Le Tchad est le point d’ancrage de la France en Afrique Centrale et au Sahel. Toutefois, cette position stratégique soulève une question complexe pour la France : peut-elle maintenir sa coopération étroite avec un régime militaire, qui est arrivé au pouvoir de manière inconstitutionnelle, tout en respectant ses principes démocratiques affichés ?
Le résultat est que le message de la France est perçu par les opinions publiques africaines francophones comme un double discours… de double standard. « Pourquoi condamner la junte malienne ou nigérienne et pourquoi ne pas condamner la junte tchadienne » ? Une clarification s’imposera forcément, devant l’imprécision sur le double langage de la France.
Ce qui est Reproché à la France
Dans les capitales africaines et même dans les capitales européennes, il est reproché à la France de « regarder l’Afrique 3.0 avec les loupes du 20ème siècle ». La France doit absolument changer de paradigme ! Pourquoi ?
On ne peut pas expliquer à des africains, civils ou militaires, formés dans les mêmes écoles que les dirigeants de la France ou de l’Occident en général, qu’ils n’ont pas la lucidité de comprendre ce qui est utile pour eux, en ce 21ème siècle. C’est une génération décomplexée qui veut bâtir des partenariats avec tout le monde, y compris la France ! Et à cet égard, la France dispose de beaucoup d’atouts. La France doit donc s’adapter et faire en sorte qu’elle devienne un partenaire avec qui on peut travailler dans la dignité. C’est cela l’avenir.
Il est important de noter que tous les Africains francophones ne partagent pas nécessairement ce sentiment anti-français, bien au contraire ! Les opinions varient considérablement en fonction des individus, des groupes et des pays. De plus, la relation entre la France et ses anciennes colonies reste complexe, mêlant des éléments de coopération et de tension.

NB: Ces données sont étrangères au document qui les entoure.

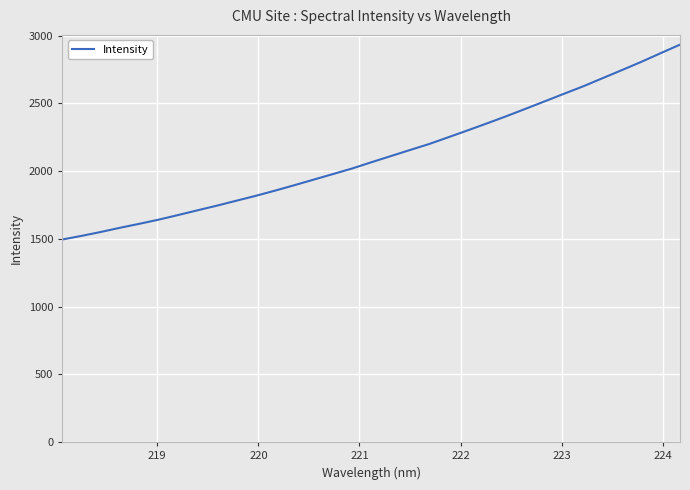

What is the minimum value shown in the chart?

1495.4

Ce que l’on devra observer dans les semaines et mois qui suivent, c’est de savoir si le fait de se débarrasser du repoussoir de ce qu’est la France aujourd’hui permettra à la junte militaire actuellement en place, avec le soutien des opinions publiques, de conserver une telle popularité. Ce pouvoir, avec le départ de la France, risque de se retrouver confronté aux réalités de sa gouvernance nationale et locale.